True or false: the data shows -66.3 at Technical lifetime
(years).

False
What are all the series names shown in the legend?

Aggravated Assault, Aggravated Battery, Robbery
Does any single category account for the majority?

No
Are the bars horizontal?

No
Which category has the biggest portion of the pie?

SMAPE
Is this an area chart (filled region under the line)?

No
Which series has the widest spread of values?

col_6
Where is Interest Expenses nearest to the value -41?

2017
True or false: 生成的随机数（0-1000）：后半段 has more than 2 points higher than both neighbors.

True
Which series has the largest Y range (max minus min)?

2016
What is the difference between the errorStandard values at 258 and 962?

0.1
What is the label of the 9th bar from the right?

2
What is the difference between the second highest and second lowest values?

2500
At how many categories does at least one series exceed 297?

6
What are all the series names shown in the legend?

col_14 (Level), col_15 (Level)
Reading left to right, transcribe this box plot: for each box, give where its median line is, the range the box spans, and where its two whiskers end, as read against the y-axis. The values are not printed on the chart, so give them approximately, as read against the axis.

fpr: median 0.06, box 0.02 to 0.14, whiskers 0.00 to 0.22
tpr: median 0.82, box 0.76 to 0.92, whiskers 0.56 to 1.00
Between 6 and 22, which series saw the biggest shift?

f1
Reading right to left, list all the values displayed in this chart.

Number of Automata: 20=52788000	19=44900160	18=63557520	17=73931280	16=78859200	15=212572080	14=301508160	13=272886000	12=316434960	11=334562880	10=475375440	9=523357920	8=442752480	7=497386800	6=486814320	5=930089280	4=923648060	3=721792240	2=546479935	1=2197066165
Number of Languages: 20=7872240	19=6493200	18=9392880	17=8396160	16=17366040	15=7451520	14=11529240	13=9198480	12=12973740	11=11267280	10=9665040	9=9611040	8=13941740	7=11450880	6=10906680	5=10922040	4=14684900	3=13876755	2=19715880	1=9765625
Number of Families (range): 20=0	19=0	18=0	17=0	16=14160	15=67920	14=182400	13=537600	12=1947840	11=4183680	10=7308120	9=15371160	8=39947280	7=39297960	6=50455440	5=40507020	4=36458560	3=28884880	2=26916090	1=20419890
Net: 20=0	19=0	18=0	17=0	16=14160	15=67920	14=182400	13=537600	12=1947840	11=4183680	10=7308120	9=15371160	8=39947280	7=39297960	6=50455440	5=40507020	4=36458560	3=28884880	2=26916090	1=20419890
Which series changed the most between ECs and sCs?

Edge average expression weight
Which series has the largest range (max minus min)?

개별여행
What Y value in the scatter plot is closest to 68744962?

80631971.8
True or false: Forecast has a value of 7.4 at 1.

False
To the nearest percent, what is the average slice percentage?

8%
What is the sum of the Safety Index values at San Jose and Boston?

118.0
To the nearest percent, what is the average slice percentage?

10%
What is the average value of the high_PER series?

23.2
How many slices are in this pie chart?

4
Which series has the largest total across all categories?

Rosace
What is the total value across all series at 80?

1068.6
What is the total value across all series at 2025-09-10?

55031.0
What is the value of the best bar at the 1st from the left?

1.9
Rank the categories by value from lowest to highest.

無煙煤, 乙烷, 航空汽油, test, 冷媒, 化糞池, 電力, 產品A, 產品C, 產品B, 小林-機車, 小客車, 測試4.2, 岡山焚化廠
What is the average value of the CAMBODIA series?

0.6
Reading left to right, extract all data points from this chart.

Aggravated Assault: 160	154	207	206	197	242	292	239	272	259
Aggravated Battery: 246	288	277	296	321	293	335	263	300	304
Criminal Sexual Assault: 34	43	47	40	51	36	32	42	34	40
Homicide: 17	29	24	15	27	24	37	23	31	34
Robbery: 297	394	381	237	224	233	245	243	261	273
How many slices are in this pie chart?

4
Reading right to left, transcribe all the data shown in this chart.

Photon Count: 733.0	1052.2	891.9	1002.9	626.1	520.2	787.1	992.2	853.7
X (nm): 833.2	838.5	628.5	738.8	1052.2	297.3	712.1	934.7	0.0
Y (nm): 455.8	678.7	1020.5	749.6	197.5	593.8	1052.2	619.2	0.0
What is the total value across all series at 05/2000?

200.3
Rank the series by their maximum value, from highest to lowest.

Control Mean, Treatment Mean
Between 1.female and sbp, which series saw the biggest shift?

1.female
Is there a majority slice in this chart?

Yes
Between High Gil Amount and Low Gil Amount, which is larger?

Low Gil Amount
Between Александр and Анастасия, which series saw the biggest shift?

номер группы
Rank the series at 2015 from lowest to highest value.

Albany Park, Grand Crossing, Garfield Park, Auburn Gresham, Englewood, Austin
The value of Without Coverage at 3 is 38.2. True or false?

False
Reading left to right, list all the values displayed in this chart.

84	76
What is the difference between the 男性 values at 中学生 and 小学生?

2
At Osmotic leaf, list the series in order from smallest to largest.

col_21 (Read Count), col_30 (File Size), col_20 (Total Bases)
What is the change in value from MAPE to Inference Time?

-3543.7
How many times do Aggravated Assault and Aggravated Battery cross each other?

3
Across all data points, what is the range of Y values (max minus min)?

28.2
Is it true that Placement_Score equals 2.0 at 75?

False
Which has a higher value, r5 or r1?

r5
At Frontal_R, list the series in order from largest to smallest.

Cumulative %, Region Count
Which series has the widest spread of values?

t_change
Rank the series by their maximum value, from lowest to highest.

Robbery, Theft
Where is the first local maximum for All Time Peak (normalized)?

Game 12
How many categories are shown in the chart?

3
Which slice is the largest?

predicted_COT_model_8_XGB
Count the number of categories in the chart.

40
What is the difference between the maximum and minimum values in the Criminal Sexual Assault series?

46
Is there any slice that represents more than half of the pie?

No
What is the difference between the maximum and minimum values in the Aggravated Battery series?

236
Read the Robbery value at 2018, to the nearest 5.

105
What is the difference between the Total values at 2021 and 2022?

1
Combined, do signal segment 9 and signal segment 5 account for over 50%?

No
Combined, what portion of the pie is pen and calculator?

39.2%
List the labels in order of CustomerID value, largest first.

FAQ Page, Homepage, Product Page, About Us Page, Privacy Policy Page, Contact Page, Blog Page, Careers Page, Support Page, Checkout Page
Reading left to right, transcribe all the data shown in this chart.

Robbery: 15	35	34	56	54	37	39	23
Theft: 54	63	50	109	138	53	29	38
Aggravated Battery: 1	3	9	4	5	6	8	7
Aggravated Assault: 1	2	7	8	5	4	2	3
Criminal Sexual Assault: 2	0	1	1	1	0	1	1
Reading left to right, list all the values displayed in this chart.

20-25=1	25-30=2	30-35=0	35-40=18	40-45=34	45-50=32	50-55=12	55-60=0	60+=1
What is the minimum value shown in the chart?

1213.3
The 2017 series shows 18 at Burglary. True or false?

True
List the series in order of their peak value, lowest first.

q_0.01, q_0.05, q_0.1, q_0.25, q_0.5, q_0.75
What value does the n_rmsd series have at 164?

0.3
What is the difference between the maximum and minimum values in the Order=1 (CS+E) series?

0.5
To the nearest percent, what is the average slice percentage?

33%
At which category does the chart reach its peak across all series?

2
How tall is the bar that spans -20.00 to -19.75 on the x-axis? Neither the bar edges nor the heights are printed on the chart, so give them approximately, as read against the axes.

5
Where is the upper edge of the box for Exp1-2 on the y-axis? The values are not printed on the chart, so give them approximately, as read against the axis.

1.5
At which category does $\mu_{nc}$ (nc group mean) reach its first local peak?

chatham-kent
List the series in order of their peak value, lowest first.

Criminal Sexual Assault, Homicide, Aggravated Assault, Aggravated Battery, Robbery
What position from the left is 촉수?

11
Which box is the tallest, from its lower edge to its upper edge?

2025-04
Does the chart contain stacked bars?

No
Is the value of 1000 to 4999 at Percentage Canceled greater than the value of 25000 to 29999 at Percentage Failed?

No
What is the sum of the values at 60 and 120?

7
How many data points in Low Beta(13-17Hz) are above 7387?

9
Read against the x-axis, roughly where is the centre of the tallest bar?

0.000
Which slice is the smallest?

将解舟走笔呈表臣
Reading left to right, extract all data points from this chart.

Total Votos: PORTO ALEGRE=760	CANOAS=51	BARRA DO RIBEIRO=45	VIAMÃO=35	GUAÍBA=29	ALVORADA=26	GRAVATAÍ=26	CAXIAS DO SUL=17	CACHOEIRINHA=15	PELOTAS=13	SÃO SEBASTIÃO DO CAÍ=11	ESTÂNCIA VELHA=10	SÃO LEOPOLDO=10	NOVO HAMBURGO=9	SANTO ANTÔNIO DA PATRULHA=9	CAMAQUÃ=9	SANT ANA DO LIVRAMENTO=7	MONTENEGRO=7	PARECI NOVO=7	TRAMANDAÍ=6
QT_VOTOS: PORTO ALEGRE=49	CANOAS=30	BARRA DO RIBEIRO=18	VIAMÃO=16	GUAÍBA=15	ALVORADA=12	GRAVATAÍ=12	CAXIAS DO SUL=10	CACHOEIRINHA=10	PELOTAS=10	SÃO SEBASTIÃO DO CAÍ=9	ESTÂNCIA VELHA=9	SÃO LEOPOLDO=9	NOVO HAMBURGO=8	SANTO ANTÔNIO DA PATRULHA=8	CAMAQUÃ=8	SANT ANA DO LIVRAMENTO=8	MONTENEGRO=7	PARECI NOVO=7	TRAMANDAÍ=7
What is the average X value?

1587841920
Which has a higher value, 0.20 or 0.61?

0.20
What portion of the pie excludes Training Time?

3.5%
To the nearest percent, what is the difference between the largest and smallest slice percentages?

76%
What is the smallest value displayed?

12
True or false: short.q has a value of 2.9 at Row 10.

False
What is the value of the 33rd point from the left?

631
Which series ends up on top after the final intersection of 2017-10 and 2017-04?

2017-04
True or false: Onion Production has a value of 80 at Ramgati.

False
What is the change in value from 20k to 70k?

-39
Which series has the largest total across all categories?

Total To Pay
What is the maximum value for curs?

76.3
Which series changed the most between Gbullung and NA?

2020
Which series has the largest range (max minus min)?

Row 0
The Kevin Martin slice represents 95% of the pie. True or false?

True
^^^^^^^^
**YOUR TASK**
Could you render the rows, from the very first line through the line containing "Reading right to left, list", as a JSON list of strings with one string per line and blank lines omitted?

**YOUR SOLUTION**
[
  "True or false: the data shows -66.3 at Technical lifetime",
  "(years).",
  "False",
  "What are all the series names shown in the legend?",
  "Aggravated Assault, Aggravated Battery, Robbery",
  "Does any single category account for the majority?",
  "No",
  "Are the bars horizontal?",
  "No",
  "Which category has the biggest portion of the pie?",
  "SMAPE",
  "Is this an area chart (filled region under the line)?",
  "No",
  "Which series has the widest spread of values?",
  "col_6",
  "Where is Interest Expenses nearest to the value -41?",
  "2017",
  "True or false: 生成的随机数（0-1000）：后半段 has more than 2 points higher than both neighbors.",
  "True",
  "Which series has the largest Y range (max minus min)?",
  "2016",
  "What is the difference between the errorStandard values at 258 and 962?",
  "0.1",
  "What is the label of the 9th bar from the right?",
  "2",
  "What is the difference between the second highest and second lowest values?",
  "2500",
  "At how many categories does at least one series exceed 297?",
  "6",
  "What are all the series names shown in the legend?",
  "col_14 (Level), col_15 (Level)",
  "Reading left to right, transcribe this box plot: for each box, give where its median line is, the range the box spans, and where its two whiskers end, as read against the y-axis. The values are not printed on the chart, so give them approximately, as read against the axis.",
  "fpr: median 0.06, box 0.02 to 0.14, whiskers 0.00 to 0.22",
  "tpr: median 0.82, box 0.76 to 0.92, whiskers 0.56 to 1.00",
  "Between 6 and 22, which series saw the biggest shift?",
  "f1",
  "Reading right to left, list all the values displayed in this chart."
]